= Goal of the exercise =
Reproduce every line of the data below word for word, keeping each line break where it falls.

= Task data =
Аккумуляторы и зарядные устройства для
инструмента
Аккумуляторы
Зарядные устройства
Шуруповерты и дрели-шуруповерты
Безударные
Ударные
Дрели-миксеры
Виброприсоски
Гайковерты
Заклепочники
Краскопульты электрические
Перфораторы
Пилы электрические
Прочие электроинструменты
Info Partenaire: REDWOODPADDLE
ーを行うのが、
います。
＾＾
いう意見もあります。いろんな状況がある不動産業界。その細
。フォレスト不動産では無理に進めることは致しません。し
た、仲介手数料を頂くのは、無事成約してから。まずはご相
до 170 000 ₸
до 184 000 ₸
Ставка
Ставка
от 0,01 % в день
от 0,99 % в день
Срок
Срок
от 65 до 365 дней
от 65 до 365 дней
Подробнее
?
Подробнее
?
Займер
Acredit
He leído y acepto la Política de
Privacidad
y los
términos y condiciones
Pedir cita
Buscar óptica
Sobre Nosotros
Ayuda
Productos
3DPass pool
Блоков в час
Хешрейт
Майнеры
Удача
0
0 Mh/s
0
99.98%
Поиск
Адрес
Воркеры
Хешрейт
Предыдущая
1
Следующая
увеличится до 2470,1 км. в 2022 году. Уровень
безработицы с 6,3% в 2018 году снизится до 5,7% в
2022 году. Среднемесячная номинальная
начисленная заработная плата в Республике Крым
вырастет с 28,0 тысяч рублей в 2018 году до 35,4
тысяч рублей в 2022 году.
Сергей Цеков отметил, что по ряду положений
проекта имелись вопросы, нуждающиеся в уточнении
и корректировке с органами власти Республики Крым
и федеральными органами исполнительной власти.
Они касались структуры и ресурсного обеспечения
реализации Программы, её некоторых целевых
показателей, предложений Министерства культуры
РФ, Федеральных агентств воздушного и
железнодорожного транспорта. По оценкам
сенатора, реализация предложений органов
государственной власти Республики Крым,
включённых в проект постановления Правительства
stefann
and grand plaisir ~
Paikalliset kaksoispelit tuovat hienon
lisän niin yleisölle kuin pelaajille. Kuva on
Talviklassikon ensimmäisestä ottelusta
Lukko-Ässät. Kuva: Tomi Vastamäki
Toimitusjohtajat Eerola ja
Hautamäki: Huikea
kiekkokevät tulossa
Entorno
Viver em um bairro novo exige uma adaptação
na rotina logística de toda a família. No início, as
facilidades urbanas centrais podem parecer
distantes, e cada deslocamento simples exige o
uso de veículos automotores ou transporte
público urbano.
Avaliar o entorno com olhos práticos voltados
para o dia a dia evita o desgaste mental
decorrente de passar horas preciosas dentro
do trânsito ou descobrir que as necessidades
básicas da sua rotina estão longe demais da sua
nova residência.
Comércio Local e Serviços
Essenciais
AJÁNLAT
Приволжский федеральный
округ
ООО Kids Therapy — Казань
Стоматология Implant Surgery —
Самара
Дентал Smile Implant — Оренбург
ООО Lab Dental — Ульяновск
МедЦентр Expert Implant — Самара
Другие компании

= Output for this task =
Аккумуляторы и зарядные устройства для
инструмента
Аккумуляторы
Зарядные устройства
Шуруповерты и дрели-шуруповерты
Безударные
Ударные
Дрели-миксеры
Виброприсоски
Гайковерты
Заклепочники
Краскопульты электрические
Перфораторы
Пилы электрические
Прочие электроинструменты
Info Partenaire: REDWOODPADDLE
ーを行うのが、
います。
＾＾
いう意見もあります。いろんな状況がある不動産業界。その細
。フォレスト不動産では無理に進めることは致しません。し
た、仲介手数料を頂くのは、無事成約してから。まずはご相
до 170 000 ₸
до 184 000 ₸
Ставка
Ставка
от 0,01 % в день
от 0,99 % в день
Срок
Срок
от 65 до 365 дней
от 65 до 365 дней
Подробнее
?
Подробнее
?
Займер
Acredit
He leído y acepto la Política de
Privacidad
y los
términos y condiciones
Pedir cita
Buscar óptica
Sobre Nosotros
Ayuda
Productos
3DPass pool
Блоков в час
Хешрейт
Майнеры
Удача
0
0 Mh/s
0
99.98%
Поиск
Адрес
Воркеры
Хешрейт
Предыдущая
1
Следующая
увеличится до 2470,1 км. в 2022 году. Уровень
безработицы с 6,3% в 2018 году снизится до 5,7% в
2022 году. Среднемесячная номинальная
начисленная заработная плата в Республике Крым
вырастет с 28,0 тысяч рублей в 2018 году до 35,4
тысяч рублей в 2022 году.
Сергей Цеков отметил, что по ряду положений
проекта имелись вопросы, нуждающиеся в уточнении
и корректировке с органами власти Республики Крым
и федеральными органами исполнительной власти.
Они касались структуры и ресурсного обеспечения
реализации Программы, её некоторых целевых
показателей, предложений Министерства культуры
РФ, Федеральных агентств воздушного и
железнодорожного транспорта. По оценкам
сенатора, реализация предложений органов
государственной власти Республики Крым,
включённых в проект постановления Правительства
stefann
and grand plaisir ~
Paikalliset kaksoispelit tuovat hienon
lisän niin yleisölle kuin pelaajille. Kuva on
Talviklassikon ensimmäisestä ottelusta
Lukko-Ässät. Kuva: Tomi Vastamäki
Toimitusjohtajat Eerola ja
Hautamäki: Huikea
kiekkokevät tulossa
Entorno
Viver em um bairro novo exige uma adaptação
na rotina logística de toda a família. No início, as
facilidades urbanas centrais podem parecer
distantes, e cada deslocamento simples exige o
uso de veículos automotores ou transporte
público urbano.
Avaliar o entorno com olhos práticos voltados
para o dia a dia evita o desgaste mental
decorrente de passar horas preciosas dentro
do trânsito ou descobrir que as necessidades
básicas da sua rotina estão longe demais da sua
nova residência.
Comércio Local e Serviços
Essenciais
AJÁNLAT
Приволжский федеральный
округ
ООО Kids Therapy — Казань
Стоматология Implant Surgery —
Самара
Дентал Smile Implant — Оренбург
ООО Lab Dental — Ульяновск
МедЦентр Expert Implant — Самара
Другие компании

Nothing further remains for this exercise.